De bij gelegenheid van het onderzoek aangetroffen inbeslaggenomen en nog niet teruggegeven tas van het merk Armani dient te worden teruggegeven aan de rechthebbende.
De overige onder verdachte inbeslaggenomen en nog niet teruggegeven voorwerpen dienen, nu verdachte van de hem ten laste gelede feit is vrijgesproken, aan hem te worden teruggeven.
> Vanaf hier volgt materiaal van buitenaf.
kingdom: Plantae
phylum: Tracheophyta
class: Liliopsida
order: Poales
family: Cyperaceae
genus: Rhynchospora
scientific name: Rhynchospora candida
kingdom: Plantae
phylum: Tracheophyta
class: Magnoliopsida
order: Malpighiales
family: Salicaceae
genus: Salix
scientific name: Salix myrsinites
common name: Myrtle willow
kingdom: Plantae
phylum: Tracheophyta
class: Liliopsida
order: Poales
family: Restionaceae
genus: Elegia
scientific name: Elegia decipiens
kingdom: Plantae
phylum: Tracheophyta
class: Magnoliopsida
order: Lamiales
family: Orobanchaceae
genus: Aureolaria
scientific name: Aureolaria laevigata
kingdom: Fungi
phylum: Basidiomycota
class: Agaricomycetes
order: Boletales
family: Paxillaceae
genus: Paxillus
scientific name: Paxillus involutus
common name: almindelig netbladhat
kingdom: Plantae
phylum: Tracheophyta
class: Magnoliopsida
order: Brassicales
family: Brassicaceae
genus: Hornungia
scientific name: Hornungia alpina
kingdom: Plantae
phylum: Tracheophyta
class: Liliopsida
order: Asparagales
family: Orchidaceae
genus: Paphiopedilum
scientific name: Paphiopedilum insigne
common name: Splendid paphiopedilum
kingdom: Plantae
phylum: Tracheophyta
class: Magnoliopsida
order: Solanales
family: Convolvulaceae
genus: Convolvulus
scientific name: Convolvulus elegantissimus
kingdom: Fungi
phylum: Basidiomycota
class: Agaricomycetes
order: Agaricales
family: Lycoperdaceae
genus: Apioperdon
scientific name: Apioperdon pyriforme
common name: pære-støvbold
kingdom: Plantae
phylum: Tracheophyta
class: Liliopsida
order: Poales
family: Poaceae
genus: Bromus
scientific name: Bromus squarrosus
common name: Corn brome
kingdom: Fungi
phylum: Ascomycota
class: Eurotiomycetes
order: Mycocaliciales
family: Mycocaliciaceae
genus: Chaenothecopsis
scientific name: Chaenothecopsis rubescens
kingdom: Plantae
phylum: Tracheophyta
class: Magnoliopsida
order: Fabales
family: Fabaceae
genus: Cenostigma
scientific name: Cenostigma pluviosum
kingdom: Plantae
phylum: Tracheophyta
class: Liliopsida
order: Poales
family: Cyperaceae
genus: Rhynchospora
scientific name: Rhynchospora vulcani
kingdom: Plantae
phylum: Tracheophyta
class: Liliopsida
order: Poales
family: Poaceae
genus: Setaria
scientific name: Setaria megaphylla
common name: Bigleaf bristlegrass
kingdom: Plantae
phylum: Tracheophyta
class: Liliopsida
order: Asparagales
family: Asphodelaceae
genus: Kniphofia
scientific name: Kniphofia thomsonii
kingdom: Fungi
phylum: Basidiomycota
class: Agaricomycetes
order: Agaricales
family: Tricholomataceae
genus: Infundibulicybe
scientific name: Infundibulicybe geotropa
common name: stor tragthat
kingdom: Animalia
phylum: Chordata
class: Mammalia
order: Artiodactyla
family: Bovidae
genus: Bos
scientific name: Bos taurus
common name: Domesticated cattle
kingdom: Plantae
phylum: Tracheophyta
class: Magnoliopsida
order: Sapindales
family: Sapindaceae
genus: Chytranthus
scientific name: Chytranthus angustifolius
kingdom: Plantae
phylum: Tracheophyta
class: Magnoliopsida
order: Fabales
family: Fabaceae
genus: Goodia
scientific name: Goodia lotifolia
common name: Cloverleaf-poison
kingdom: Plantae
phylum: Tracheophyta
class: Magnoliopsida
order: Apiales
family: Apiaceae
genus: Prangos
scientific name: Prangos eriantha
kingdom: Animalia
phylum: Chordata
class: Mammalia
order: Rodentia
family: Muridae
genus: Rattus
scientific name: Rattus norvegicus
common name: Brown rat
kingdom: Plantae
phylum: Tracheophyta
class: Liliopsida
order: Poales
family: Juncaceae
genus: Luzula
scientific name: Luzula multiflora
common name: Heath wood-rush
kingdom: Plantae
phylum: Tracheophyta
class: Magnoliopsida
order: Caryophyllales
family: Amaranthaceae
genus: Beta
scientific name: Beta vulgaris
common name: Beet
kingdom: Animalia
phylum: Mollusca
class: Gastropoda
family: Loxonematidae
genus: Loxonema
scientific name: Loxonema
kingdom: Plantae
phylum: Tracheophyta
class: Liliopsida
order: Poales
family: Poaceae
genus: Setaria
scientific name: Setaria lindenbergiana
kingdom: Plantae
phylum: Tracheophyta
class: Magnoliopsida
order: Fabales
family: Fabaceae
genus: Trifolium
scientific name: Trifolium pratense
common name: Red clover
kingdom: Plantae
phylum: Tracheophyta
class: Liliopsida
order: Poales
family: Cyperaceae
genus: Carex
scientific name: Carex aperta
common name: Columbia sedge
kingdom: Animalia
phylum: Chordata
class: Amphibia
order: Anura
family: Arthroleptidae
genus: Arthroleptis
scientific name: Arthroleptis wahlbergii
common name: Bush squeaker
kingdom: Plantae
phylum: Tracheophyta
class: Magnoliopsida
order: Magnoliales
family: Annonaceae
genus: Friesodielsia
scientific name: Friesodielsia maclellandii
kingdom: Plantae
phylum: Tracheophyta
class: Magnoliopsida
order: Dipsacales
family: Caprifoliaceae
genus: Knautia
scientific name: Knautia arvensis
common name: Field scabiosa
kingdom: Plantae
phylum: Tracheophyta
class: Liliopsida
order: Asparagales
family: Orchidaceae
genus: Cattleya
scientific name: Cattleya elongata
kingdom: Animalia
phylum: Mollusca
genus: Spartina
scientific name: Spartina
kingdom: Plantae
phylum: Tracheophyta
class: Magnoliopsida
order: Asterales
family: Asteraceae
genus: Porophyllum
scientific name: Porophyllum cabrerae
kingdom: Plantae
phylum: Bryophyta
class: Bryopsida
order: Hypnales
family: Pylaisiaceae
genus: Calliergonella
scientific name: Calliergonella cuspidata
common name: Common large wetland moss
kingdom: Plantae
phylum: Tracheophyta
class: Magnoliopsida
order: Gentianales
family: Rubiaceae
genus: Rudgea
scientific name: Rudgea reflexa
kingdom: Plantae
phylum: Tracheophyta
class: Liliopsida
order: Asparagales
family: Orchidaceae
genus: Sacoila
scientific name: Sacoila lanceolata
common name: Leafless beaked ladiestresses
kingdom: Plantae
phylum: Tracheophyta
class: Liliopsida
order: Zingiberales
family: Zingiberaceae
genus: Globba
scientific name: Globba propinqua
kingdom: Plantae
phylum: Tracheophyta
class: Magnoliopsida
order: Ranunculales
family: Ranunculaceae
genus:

Toepasselijke wettelijke voorschriften

Het hof heeft gelet op de artikelen 36b en 36d van het Wetboek van Strafrecht.

BESLISSING

Het hof:
Verklaart de verdachte niet-ontvankelijk in het hoger beroep, voor zover gericht tegen de beslissing ter zake van het onder 2 ten laste gelegde.
Vernietigt het vonnis waarvan beroep en doet opnieuw recht:
Verklaart niet bewezen dat de verdachte het tenlastegelegde heeft begaan en spreekt de verdachte daarvan vrij.
Beveelt de onttrekking aan het verkeer van de in beslag genomen, nog niet teruggegeven voorwerpen, te weten:
- vuurwapen, zwart;
- stroomstootwapen, merk Kelon.
Gelast de teruggave aan verdachte van de in beslag genomen, nog niet teruggegeven voorwerpen, te weten:
- 2 handschoenen
- 1 muts
Telefoons:
- BlackBerry 2 x
- Nokia Xpress
- Nokia 1280 2 x
- Nokia 1666-2
- Nokia 1110i
- Samsung E10801
- Samsung GT-S7070
- Samsung SGH U900
- Apple I-Phone G3 .
Gelast de bewaring ten behoeve van de rechthebbende van het in beslag genomen, nog niet teruggegeven voorwerp, te weten:
- tas, merk Armani.
Aldus gewezen door
mr J.A.W. Lensing, voorzitter,
mr C. Caminada en mr P.L.M van Gorkom, raadsheren,
in tegenwoordigheid van mr G.W. Jansink, griffier,
en op 10 november 2014 ter openbare terechtzitting uitgesproken.